At least LA Artist Kid Ink is straightforward about his blandness. In an era where image can be everything, he assumes a moniker that pretty much explains he’s firmly beholden to the ethos of the heavily tattooed, social media obsessed corner of Hip-Hop, where no one tattoo matters as much as the fact that you have some, and no one song matters as much as the fact that you’re a rapper.

There’s tremendous poetic justice in a person being named for imagery being so nondescript that he probably needs those tattoos for anyone to remember who he is.

From listening to his Almost Home EP, you could infer that Kid Ink is a poor man’s Tyga (who’s a poor man’s poor man’s Lil Wayne) who somehow doesn’t manage to have the majority of solo tracks on a 6 track EP. He apes the bouncy flow Meek Mill and Ace Hood have firmly laid claim to on the entire project and bounces around mindless word association (sampled: “I hope you know how to swim before I drown you in money”) with all the charisma of a janitor mopping a floor. He raps like it’s his job, and he doesn’t really want to do it, the irony being Hip-Hop is an entirely voluntary occupation.

From the outset Kid Ink falls back into the foggy, melodic backdrop and lets it carry him throughout the project. The beats are vibrant and complex throughout, with spinning hi-hats and stuttering snares machinating under the lush synths.
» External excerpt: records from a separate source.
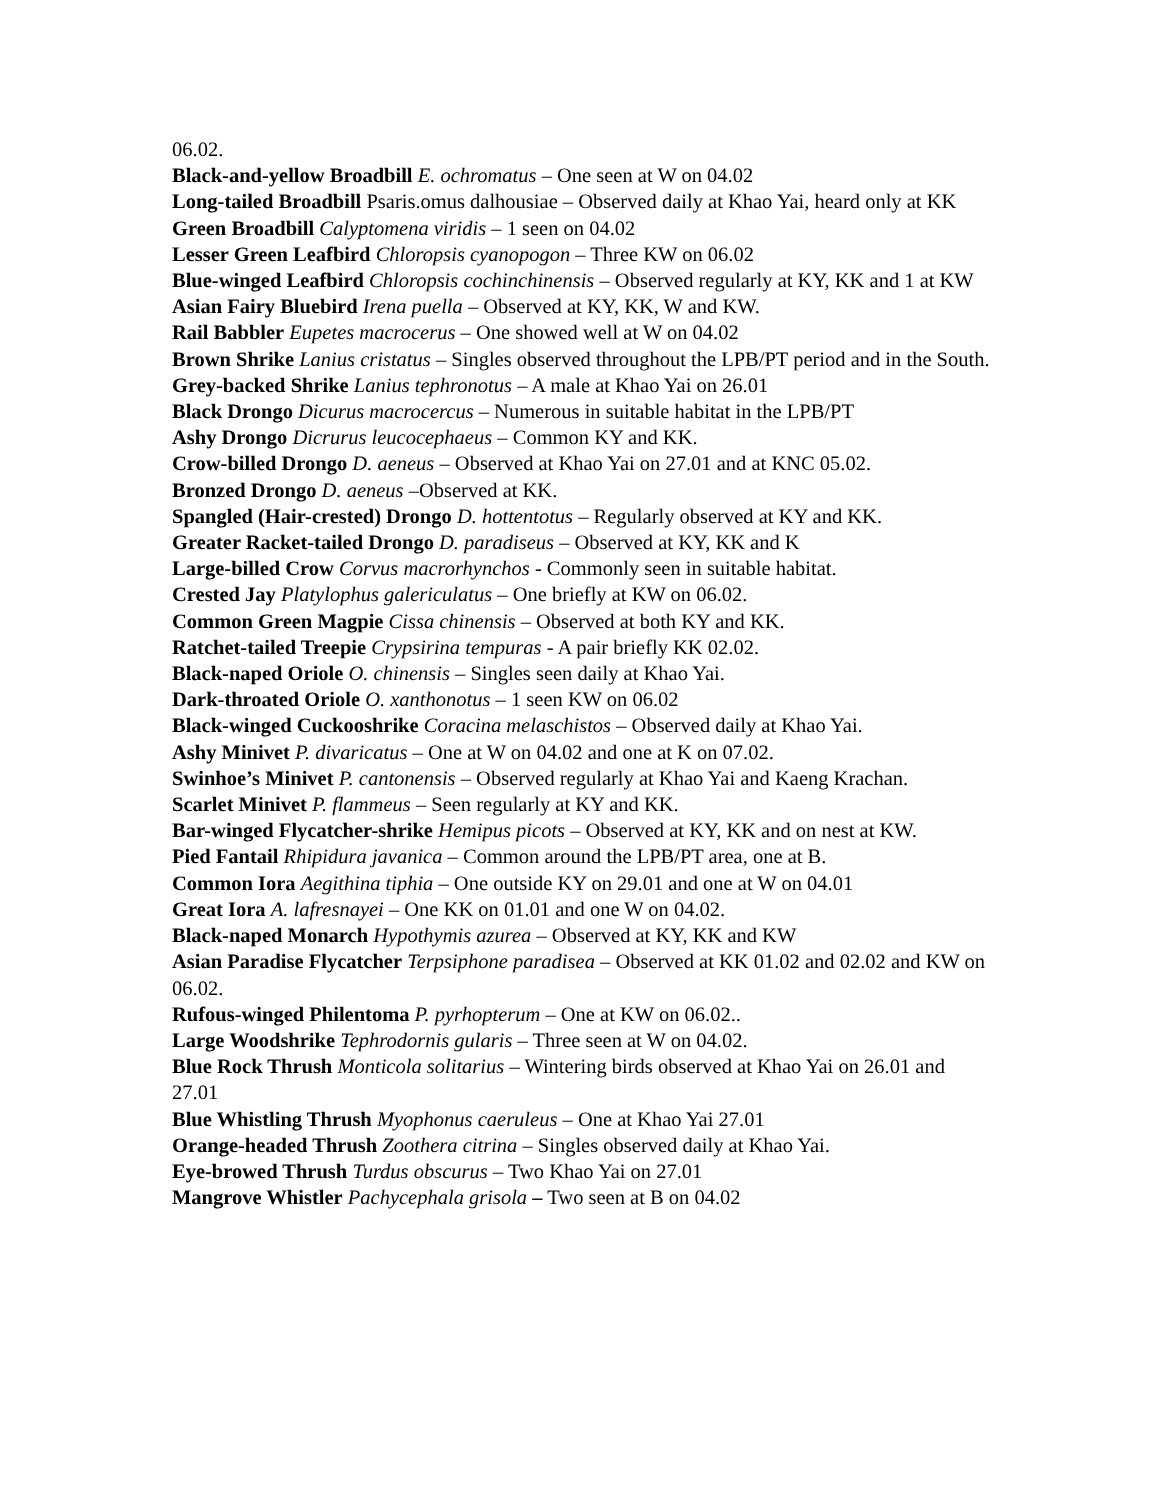06.02.
Black-and-yellow Broadbill E. ochromatus – One seen at W on 04.02
Long-tailed Broadbill Psaris.omus dalhousiae – Observed daily at Khao Yai, heard only at KK
Green Broadbill Calyptomena viridis – 1 seen on 04.02
Lesser Green Leafbird Chloropsis cyanopogon – Three KW on 06.02
Blue-winged Leafbird Chloropsis cochinchinensis – Observed regularly at KY, KK and 1 at KW
Asian Fairy Bluebird Irena puella – Observed at KY, KK, W and KW.
Rail Babbler Eupetes macrocerus – One showed well at W on 04.02
Brown Shrike Lanius cristatus – Singles observed throughout the LPB/PT period and in the South.
Grey-backed Shrike Lanius tephronotus – A male at Khao Yai on 26.01
Black Drongo Dicurus macrocercus – Numerous in suitable habitat in the LPB/PT
Ashy Drongo Dicrurus leucocephaeus – Common KY and KK.
Crow-billed Drongo D. aeneus – Observed at Khao Yai on 27.01 and at KNC 05.02.
Bronzed Drongo D. aeneus –Observed at KK.
Spangled (Hair-crested) Drongo D. hottentotus – Regularly observed at KY and KK.
Greater Racket-tailed Drongo D. paradiseus – Observed at KY, KK and K
Large-billed Crow Corvus macrorhynchos - Commonly seen in suitable habitat.
Crested Jay Platylophus galericulatus – One briefly at KW on 06.02.
Common Green Magpie Cissa chinensis – Observed at both KY and KK.
Ratchet-tailed Treepie Crypsirina tempuras - A pair briefly KK 02.02.
Black-naped Oriole O. chinensis – Singles seen daily at Khao Yai.
Dark-throated Oriole O. xanthonotus – 1 seen KW on 06.02
Black-winged Cuckooshrike Coracina melaschistos – Observed daily at Khao Yai.
Ashy Minivet P. divaricatus – One at W on 04.02 and one at K on 07.02.
Swinhoe’s Minivet P. cantonensis – Observed regularly at Khao Yai and Kaeng Krachan.
Scarlet Minivet P. flammeus – Seen regularly at KY and KK.
Bar-winged Flycatcher-shrike Hemipus picots – Observed at KY, KK and on nest at KW.
Pied Fantail Rhipidura javanica – Common around the LPB/PT area, one at B.
Common Iora Aegithina tiphia – One outside KY on 29.01 and one at W on 04.01
Great Iora A. lafresnayei – One KK on 01.01 and one W on 04.02.
Black-naped Monarch Hypothymis azurea – Observed at KY, KK and KW
Asian Paradise Flycatcher Terpsiphone paradisea – Observed at KK 01.02 and 02.02 and KW on 06.02.
Rufous-winged Philentoma P. pyrhopterum – One at KW on 06.02..
Large Woodshrike Tephrodornis gularis – Three seen at W on 04.02.
Blue Rock Thrush Monticola solitarius – Wintering birds observed at Khao Yai on 26.01 and 27.01
Blue Whistling Thrush Myophonus caeruleus – One at Khao Yai 27.01
Orange-headed Thrush Zoothera citrina – Singles observed daily at Khao Yai.
Eye-browed Thrush Turdus obscurus – Two Khao Yai on 27.01
Mangrove Whistler Pachycephala grisola – Two seen at B on 04.02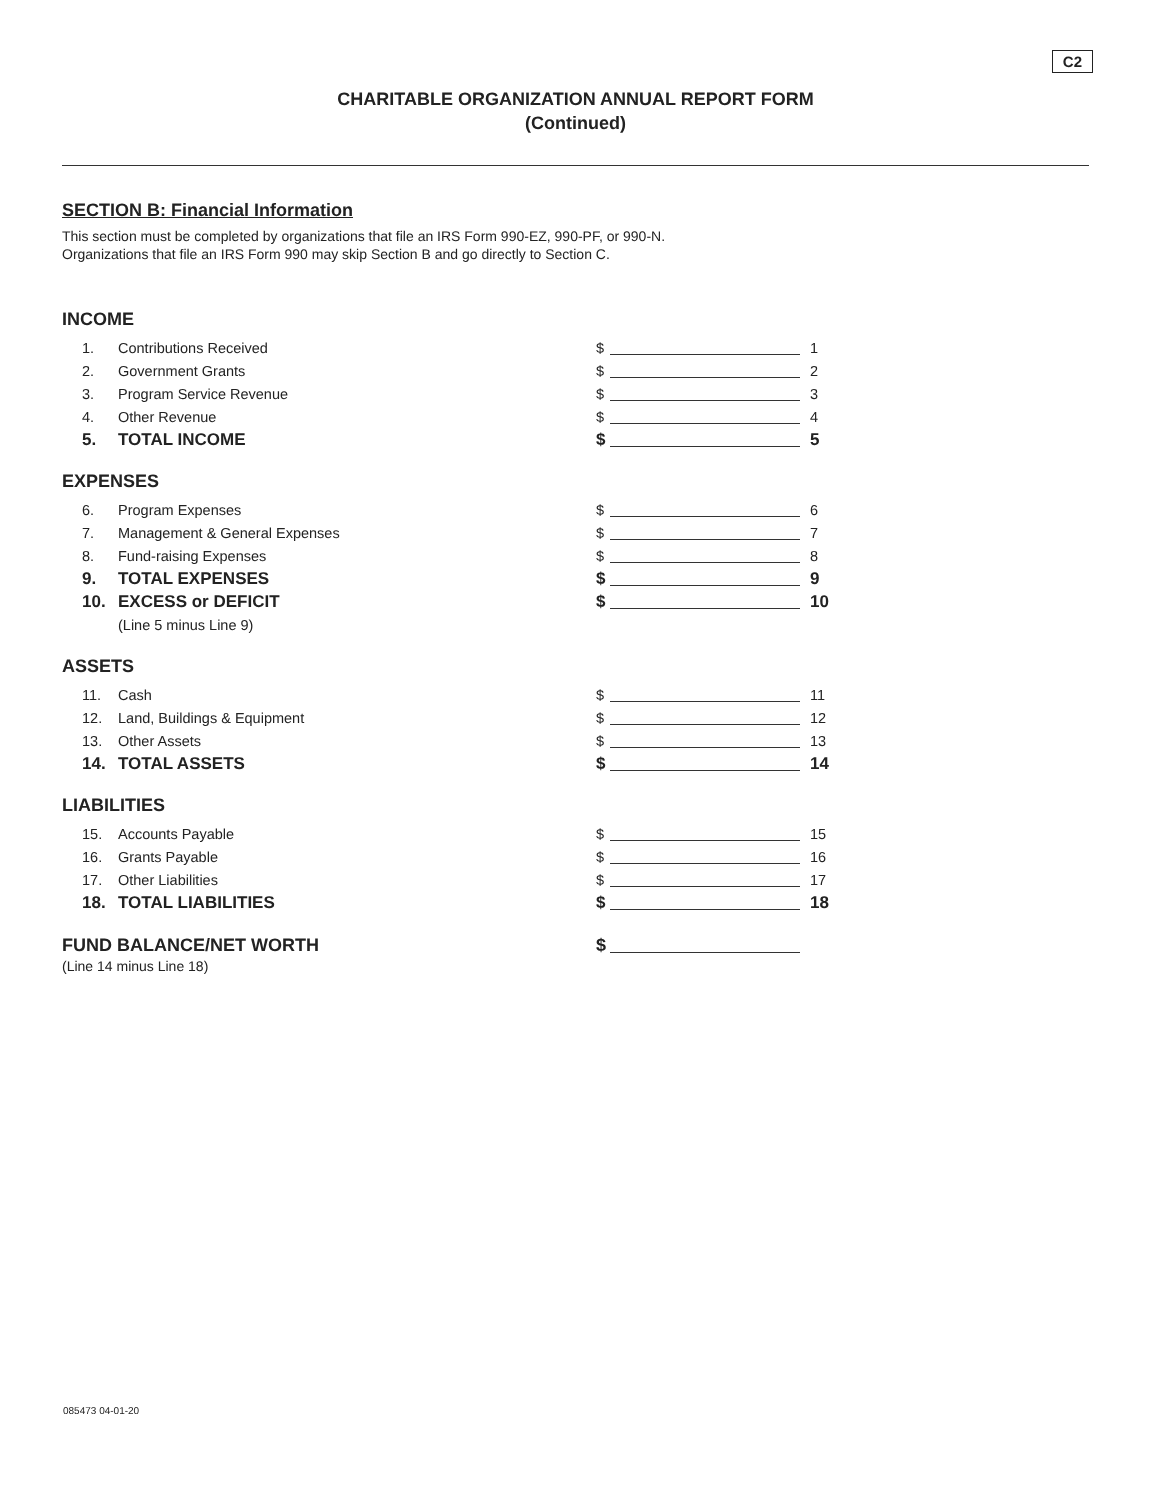C2
CHARITABLE ORGANIZATION ANNUAL REPORT FORM
(Continued)
SECTION B: Financial Information
This section must be completed by organizations that file an IRS Form 990-EZ, 990-PF, or 990-N.
Organizations that file an IRS Form 990 may skip Section B and go directly to Section C.
INCOME
1. Contributions Received $ 1
2. Government Grants $ 2
3. Program Service Revenue $ 3
4. Other Revenue $ 4
5. TOTAL INCOME $ 5
EXPENSES
6. Program Expenses $ 6
7. Management & General Expenses $ 7
8. Fund-raising Expenses $ 8
9. TOTAL EXPENSES $ 9
10. EXCESS or DEFICIT $ 10
(Line 5 minus Line 9)
ASSETS
11. Cash $ 11
12. Land, Buildings & Equipment $ 12
13. Other Assets $ 13
14. TOTAL ASSETS $ 14
LIABILITIES
15. Accounts Payable $ 15
16. Grants Payable $ 16
17. Other Liabilities $ 17
18. TOTAL LIABILITIES $ 18
FUND BALANCE/NET WORTH $
(Line 14 minus Line 18)
085473 04-01-20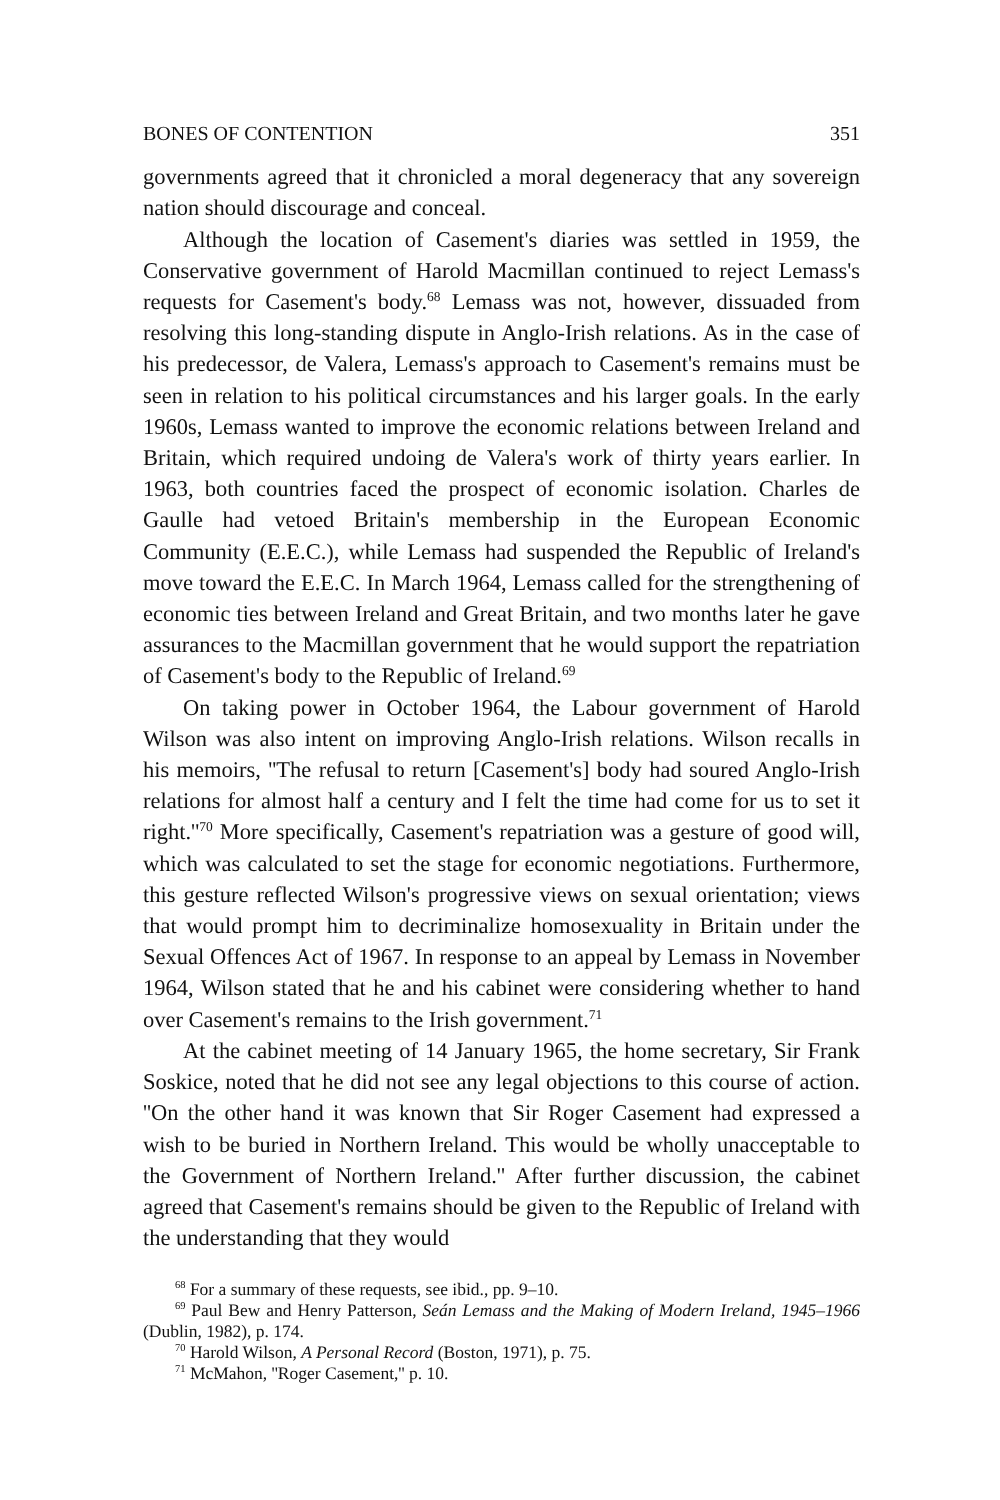BONES OF CONTENTION 351
governments agreed that it chronicled a moral degeneracy that any sovereign nation should discourage and conceal.
Although the location of Casement's diaries was settled in 1959, the Conservative government of Harold Macmillan continued to reject Lemass's requests for Casement's body.<sup>68</sup> Lemass was not, however, dissuaded from resolving this long-standing dispute in Anglo-Irish relations. As in the case of his predecessor, de Valera, Lemass's approach to Casement's remains must be seen in relation to his political circumstances and his larger goals. In the early 1960s, Lemass wanted to improve the economic relations between Ireland and Britain, which required undoing de Valera's work of thirty years earlier. In 1963, both countries faced the prospect of economic isolation. Charles de Gaulle had vetoed Britain's membership in the European Economic Community (E.E.C.), while Lemass had suspended the Republic of Ireland's move toward the E.E.C. In March 1964, Lemass called for the strengthening of economic ties between Ireland and Great Britain, and two months later he gave assurances to the Macmillan government that he would support the repatriation of Casement's body to the Republic of Ireland.<sup>69</sup>
On taking power in October 1964, the Labour government of Harold Wilson was also intent on improving Anglo-Irish relations. Wilson recalls in his memoirs, ''The refusal to return [Casement's] body had soured Anglo-Irish relations for almost half a century and I felt the time had come for us to set it right.''<sup>70</sup> More specifically, Casement's repatriation was a gesture of good will, which was calculated to set the stage for economic negotiations. Furthermore, this gesture reflected Wilson's progressive views on sexual orientation; views that would prompt him to decriminalize homosexuality in Britain under the Sexual Offences Act of 1967. In response to an appeal by Lemass in November 1964, Wilson stated that he and his cabinet were considering whether to hand over Casement's remains to the Irish government.<sup>71</sup>
At the cabinet meeting of 14 January 1965, the home secretary, Sir Frank Soskice, noted that he did not see any legal objections to this course of action. ''On the other hand it was known that Sir Roger Casement had expressed a wish to be buried in Northern Ireland. This would be wholly unacceptable to the Government of Northern Ireland.'' After further discussion, the cabinet agreed that Casement's remains should be given to the Republic of Ireland with the understanding that they would
<sup>68</sup> For a summary of these requests, see ibid., pp. 9–10.
<sup>69</sup> Paul Bew and Henry Patterson, Seán Lemass and the Making of Modern Ireland, 1945–1966 (Dublin, 1982), p. 174.
<sup>70</sup> Harold Wilson, A Personal Record (Boston, 1971), p. 75.
<sup>71</sup> McMahon, ''Roger Casement,'' p. 10.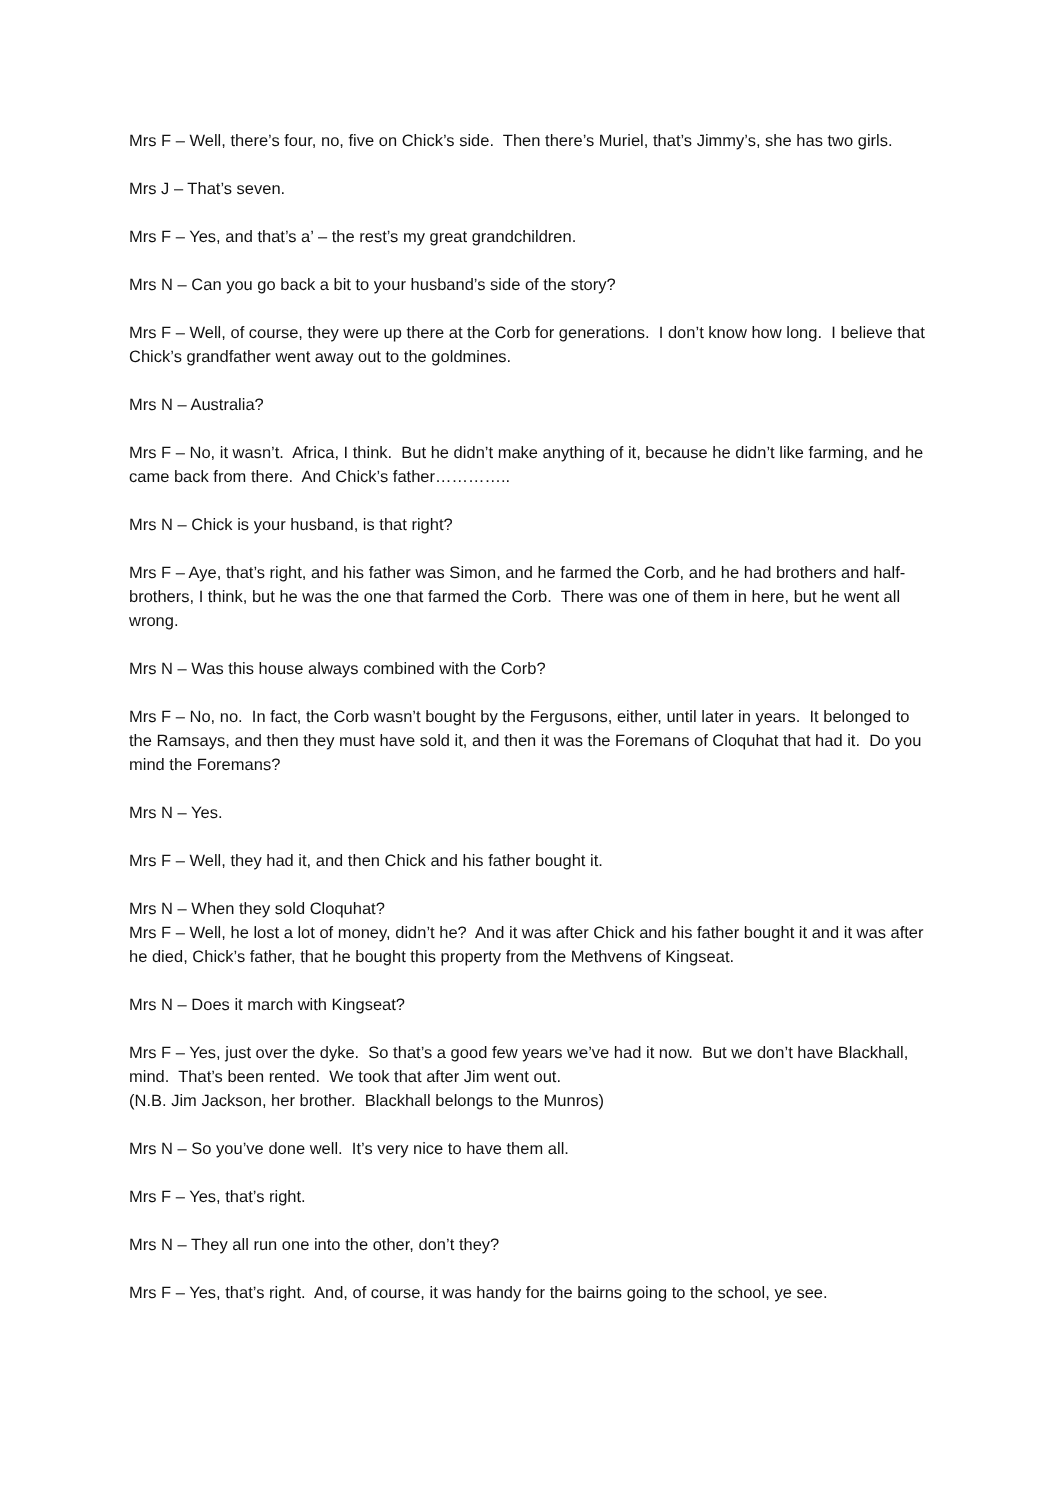Mrs F – Well, there’s four, no, five on Chick’s side. Then there’s Muriel, that’s Jimmy’s, she has two girls.
Mrs J – That’s seven.
Mrs F – Yes, and that’s a’ – the rest’s my great grandchildren.
Mrs N – Can you go back a bit to your husband’s side of the story?
Mrs F – Well, of course, they were up there at the Corb for generations. I don’t know how long. I believe that Chick’s grandfather went away out to the goldmines.
Mrs N – Australia?
Mrs F – No, it wasn’t. Africa, I think. But he didn’t make anything of it, because he didn’t like farming, and he came back from there. And Chick’s father…………..
Mrs N – Chick is your husband, is that right?
Mrs F – Aye, that’s right, and his father was Simon, and he farmed the Corb, and he had brothers and half- brothers, I think, but he was the one that farmed the Corb. There was one of them in here, but he went all wrong.
Mrs N – Was this house always combined with the Corb?
Mrs F – No, no. In fact, the Corb wasn’t bought by the Fergusons, either, until later in years. It belonged to the Ramsays, and then they must have sold it, and then it was the Foremans of Cloquhat that had it. Do you mind the Foremans?
Mrs N – Yes.
Mrs F – Well, they had it, and then Chick and his father bought it.
Mrs N – When they sold Cloquhat?
Mrs F – Well, he lost a lot of money, didn’t he? And it was after Chick and his father bought it and it was after he died, Chick’s father, that he bought this property from the Methvens of Kingseat.
Mrs N – Does it march with Kingseat?
Mrs F – Yes, just over the dyke. So that’s a good few years we’ve had it now. But we don’t have Blackhall, mind. That’s been rented. We took that after Jim went out.
(N.B. Jim Jackson, her brother. Blackhall belongs to the Munros)
Mrs N – So you’ve done well. It’s very nice to have them all.
Mrs F – Yes, that’s right.
Mrs N – They all run one into the other, don’t they?
Mrs F – Yes, that’s right. And, of course, it was handy for the bairns going to the school, ye see.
It’s the exact type of teasing production that makes you think how much better it would be with actual lyricism on top of it. In the sonic aspect Kid Ink succeeds, yet lyrically he just doesn’t deliver anything unique or at least charismatic.

Even in the midst of having formulaic content one can still employ enough character to be a decent listen at times, many fan favorites have mastered that exact idea. “Bossin Up” for instance is almost saved by the energy (and not much else) of French Montana and ASAP Ferg. Ditto “Bad Ass” with Meek Mill and Wale. The four aforementioned artists succeed because while not always on their Ps and Qs lyrically, they know what they have and how to work it.

“Fuck Sleep” is a fairly generic”grind” anthem where Ink states money over everything “cause I got a lot of bills and nobody gonna pay them but me”. That doesn’t sound like anything resembling am athemic hook, it sounds like someone interviewing at burger king. Any semblance of an “-Ism” or redeeming quality would have made this worthy of a second listen. The bar isn’t raised that high for the Hip-Hop twittersphere, but Kid Ink still didn’t manage to meet it.

By Andre G

I'm a 24 year old starving poet/beatmaker/something or other in New York City.